[[ Given records open ]]

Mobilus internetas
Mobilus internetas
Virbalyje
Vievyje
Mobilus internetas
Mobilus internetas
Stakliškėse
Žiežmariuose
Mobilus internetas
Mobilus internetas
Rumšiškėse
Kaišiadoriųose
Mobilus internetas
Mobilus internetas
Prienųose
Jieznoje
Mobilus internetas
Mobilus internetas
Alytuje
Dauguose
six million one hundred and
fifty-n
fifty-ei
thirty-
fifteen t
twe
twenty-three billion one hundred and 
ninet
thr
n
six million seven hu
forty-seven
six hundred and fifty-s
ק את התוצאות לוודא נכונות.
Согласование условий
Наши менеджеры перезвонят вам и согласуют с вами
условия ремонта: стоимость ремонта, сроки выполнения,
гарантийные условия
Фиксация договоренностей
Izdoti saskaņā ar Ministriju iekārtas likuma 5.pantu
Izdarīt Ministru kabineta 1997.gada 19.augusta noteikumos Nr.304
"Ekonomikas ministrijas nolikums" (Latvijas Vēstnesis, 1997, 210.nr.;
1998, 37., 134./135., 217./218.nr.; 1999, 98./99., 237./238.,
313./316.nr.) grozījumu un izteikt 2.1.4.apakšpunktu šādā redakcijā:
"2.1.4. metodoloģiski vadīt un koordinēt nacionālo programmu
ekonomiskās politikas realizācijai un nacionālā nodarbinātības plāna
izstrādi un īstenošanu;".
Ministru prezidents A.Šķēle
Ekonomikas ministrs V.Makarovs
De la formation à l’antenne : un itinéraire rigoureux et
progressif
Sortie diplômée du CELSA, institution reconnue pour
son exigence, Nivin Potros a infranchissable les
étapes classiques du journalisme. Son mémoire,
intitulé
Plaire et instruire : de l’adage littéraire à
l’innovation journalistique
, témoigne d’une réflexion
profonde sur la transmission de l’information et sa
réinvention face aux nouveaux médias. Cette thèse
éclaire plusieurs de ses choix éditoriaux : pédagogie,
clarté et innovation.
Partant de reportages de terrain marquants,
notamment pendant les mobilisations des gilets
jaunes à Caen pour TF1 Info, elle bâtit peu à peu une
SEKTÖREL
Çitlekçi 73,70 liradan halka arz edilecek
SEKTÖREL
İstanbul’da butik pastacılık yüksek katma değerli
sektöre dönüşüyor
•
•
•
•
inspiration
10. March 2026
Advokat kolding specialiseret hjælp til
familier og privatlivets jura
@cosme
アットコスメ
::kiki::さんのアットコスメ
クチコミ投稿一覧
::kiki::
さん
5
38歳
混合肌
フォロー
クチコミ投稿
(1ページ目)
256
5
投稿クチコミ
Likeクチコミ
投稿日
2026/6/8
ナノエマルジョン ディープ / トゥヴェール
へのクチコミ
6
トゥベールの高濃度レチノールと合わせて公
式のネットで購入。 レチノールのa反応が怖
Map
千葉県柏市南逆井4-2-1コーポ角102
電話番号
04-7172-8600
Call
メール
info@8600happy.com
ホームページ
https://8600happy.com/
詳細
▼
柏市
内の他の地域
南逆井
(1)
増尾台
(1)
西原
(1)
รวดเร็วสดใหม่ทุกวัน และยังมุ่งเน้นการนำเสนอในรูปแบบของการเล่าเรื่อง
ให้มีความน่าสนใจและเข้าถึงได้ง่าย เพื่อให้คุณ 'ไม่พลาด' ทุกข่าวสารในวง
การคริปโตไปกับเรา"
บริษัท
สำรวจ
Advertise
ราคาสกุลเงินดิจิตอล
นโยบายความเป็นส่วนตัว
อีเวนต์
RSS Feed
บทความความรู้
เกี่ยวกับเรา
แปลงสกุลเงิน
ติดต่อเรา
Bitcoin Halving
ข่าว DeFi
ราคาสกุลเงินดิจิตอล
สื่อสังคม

[[ Given records closed ]]

Instructions for the task →
Go through the material above and copy each line that has the word "Ministru".

Answer area →
Izdarīt Ministru kabineta 1997.gada 19.augusta noteikumos Nr.304
Ministru prezidents A.Šķēle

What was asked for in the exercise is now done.